Over the years, the PIC has mutated. From having been a government “commission”, it’s been “corporatized” with government as its sole shareholder. From having held strategic assets on behalf of government, these have since been sold.

“All holdings are now fundamentally driven from a value perspective as well as mandated guidelines from our clients, particularly the GEPF,” Masilela notes. “We are now an independent asset manager with no government interests being driven via the investment portfolio, except for the mandated investments as per our client (GEPF) investment mandate.”

Better believe it, especially in the turmoil over Avusa. The broader policy issue is whether that’s where the PIC’s mutation ends.


SA is afflicted by Manguang paranoia. Just about anything that might remotely involve the ANC is attributed to presidential jockeying prior to its December conference. Even before the PIC announced its decision on the Mvelaphanda bid for media group Avusa, where the PIC has a 17% swing vote, the rumours started.

The “logic”, if that’s what it may be called, was that Mvela is associated with Tokyo Sexwale. Should the Mvela group wholly own Avusa, Sexwale could use the Sunday Times to advance his candidature for the presidency against incumbent Jacob Zuma. This would be prevented by a phone call from one Pretoria office to another.

The Mvela/Avusa circular, which announced the bid, listed the institutional shareholders that had offered irrevocable undertakings to support it. The PIC was not amongst them. The PIC was then asked by TT to comment on whispers that it had been “instructed”, for political reasons, to vote against it.

A fortnight later, when the PIC formally announced its opposition, chief executive Elias Masilela responded: “I may, without a doubt, say that the whispers are not true. Our position on this stock is corrected in our public statement.”

Indeed, the public statement is an indictment of Avusa. Although the large Avusa shareholding of the Mvela associated with Sexwale has significantly reduced, “perceived collaboration” between Mvela-related parties (including private-equity group Blackstar) renders them the controlling shareholders. “This business underperformed with Mvelaphanda being one of the significant shareholders, and therefore their continued influence via this controlling block is of concern to the PIC,” it says.

Isn’t this a good reason for the PIC, like the other institutional investors, to use the opportunity for exit?

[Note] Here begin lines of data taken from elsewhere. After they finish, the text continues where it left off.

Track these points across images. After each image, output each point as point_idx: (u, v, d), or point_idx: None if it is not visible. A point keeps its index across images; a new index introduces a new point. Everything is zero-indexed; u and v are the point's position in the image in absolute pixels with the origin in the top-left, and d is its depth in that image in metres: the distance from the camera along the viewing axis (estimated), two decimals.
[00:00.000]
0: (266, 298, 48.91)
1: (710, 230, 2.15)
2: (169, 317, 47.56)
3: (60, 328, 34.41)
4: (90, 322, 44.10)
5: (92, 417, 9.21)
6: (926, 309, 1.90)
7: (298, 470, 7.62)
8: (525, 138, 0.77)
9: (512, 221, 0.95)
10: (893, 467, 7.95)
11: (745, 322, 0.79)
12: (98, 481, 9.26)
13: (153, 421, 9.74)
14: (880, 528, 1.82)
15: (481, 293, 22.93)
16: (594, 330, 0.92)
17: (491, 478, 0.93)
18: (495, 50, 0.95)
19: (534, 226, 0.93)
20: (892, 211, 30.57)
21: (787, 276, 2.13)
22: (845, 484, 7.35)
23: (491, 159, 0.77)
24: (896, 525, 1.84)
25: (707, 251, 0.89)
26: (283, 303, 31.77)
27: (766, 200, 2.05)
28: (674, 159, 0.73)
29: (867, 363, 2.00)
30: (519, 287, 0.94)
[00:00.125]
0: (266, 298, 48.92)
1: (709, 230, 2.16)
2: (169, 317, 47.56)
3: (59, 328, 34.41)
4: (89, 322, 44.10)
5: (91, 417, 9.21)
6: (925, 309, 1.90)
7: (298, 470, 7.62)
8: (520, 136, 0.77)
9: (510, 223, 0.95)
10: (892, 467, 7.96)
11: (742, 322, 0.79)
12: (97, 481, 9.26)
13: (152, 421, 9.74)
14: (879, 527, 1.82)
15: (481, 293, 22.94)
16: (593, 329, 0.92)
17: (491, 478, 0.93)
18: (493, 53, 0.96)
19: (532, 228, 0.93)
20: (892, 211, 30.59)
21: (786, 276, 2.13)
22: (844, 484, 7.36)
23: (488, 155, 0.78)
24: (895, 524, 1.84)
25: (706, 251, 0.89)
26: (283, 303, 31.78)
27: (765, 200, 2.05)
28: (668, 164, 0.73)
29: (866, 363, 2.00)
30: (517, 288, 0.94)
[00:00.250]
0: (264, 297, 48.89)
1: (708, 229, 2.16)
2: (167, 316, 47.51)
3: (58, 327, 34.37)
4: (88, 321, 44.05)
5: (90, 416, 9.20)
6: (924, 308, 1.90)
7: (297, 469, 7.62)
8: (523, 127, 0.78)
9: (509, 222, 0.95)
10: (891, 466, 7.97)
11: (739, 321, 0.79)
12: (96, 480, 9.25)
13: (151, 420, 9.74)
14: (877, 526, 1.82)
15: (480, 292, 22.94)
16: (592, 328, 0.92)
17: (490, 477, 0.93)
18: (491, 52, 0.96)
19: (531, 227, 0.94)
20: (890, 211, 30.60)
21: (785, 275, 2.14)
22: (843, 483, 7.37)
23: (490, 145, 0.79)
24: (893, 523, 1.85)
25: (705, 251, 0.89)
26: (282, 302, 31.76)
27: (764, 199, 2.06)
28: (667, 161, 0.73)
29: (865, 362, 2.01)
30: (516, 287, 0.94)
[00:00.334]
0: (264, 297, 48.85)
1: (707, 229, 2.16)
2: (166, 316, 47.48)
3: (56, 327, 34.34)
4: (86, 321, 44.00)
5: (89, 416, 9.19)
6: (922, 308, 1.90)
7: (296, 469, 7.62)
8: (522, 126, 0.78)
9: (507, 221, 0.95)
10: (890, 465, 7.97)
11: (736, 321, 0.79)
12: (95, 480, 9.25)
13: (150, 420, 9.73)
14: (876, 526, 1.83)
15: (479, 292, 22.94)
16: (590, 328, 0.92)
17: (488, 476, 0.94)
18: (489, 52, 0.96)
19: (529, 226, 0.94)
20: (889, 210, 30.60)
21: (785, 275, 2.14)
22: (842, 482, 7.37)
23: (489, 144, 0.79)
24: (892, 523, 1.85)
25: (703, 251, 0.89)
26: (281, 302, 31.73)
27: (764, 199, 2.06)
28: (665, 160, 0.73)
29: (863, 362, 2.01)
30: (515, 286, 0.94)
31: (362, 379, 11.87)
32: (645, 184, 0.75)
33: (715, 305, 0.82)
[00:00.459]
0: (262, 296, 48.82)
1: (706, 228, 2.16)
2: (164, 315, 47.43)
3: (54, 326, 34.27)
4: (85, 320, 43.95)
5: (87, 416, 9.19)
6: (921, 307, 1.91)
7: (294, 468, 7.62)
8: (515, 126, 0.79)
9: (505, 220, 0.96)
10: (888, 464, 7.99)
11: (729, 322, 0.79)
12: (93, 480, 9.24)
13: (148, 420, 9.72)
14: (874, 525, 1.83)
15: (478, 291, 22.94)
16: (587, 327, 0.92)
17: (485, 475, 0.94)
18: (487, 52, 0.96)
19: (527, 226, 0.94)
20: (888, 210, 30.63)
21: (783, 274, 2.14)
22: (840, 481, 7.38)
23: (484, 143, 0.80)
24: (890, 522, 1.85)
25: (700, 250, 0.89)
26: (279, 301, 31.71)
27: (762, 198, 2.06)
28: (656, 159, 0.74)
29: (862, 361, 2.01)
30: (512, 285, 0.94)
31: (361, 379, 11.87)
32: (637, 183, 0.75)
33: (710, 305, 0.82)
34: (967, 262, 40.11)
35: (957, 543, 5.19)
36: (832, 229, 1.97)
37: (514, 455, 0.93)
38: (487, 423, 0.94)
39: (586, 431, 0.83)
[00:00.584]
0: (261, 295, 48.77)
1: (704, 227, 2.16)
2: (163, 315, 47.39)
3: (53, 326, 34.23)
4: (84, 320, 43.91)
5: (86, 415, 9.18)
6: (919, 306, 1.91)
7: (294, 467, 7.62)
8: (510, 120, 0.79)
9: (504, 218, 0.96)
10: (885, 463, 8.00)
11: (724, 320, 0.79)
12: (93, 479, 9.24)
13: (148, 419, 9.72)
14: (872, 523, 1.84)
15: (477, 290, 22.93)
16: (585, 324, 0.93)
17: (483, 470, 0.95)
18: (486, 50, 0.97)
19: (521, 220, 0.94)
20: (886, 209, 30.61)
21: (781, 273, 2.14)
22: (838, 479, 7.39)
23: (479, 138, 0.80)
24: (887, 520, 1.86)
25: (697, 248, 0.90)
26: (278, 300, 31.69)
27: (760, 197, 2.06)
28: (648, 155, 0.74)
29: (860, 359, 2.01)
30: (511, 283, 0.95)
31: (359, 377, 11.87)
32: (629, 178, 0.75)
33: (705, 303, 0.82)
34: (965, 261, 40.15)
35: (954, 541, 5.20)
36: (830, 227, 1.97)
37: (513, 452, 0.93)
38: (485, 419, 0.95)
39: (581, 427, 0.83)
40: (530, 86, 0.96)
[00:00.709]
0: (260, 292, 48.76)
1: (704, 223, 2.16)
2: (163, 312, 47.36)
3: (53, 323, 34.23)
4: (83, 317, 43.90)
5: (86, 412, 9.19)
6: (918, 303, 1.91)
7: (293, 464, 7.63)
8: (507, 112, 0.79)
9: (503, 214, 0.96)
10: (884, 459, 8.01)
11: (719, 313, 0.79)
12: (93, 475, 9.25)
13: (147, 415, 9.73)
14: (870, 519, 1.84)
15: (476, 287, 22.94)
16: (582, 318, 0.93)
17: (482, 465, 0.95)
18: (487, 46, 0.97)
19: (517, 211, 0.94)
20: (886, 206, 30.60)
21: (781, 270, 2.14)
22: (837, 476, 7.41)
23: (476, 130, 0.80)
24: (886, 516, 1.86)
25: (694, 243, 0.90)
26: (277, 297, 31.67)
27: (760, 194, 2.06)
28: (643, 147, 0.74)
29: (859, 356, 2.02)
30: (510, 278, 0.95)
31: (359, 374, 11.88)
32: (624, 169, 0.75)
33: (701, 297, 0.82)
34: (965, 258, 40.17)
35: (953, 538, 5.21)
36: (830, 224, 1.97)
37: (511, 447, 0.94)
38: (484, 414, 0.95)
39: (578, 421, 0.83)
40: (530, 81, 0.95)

Avusa’s average operating margin for the last three years was 6,5% and declining, adds the PIC: “With the new debt on (from the proposed private-equity deal), the operating margins will have to be north of 7%...for a business that is still in the doldrums.”

Isn’t that another good reason to get the hell out?

Finally, the PIC condemns Avusa for having no strategy of investment into Africa. Yet it was hardly vociferous when Avusa over lost over R80 in less than two years from attempts to establish operations in Nigeria and Kenya.

Where does active share-ownership stop and micro-management start? And what does the PIC stance say about private equity which, for the sort of the risk/reward potential identified in an Avusa-type situation (TT June-Aug ’12), is now allowed by the revised Regulation 28 a higher allocation in the portfolios of pension funds?

The PIC is not a law unto itself. It operates under mandate from the Government Employees Pension Fund. In turn, the GEPF has a board of trustees (half representing government as the employer, the other half representing fund members) who have a fiduciary duty to the fund alone. The PIC can vote only in terms of its mandate, not in accordance with a discreet phone call from any other Pretoria office.

So forget whether there was such a call. Much more instructive, for an evaluation of public versus private equity arguments that pension funds might increasingly face, is the Avusa case study. At this early stage of the new Reg 28, the PIC has fortuitously focused the mind.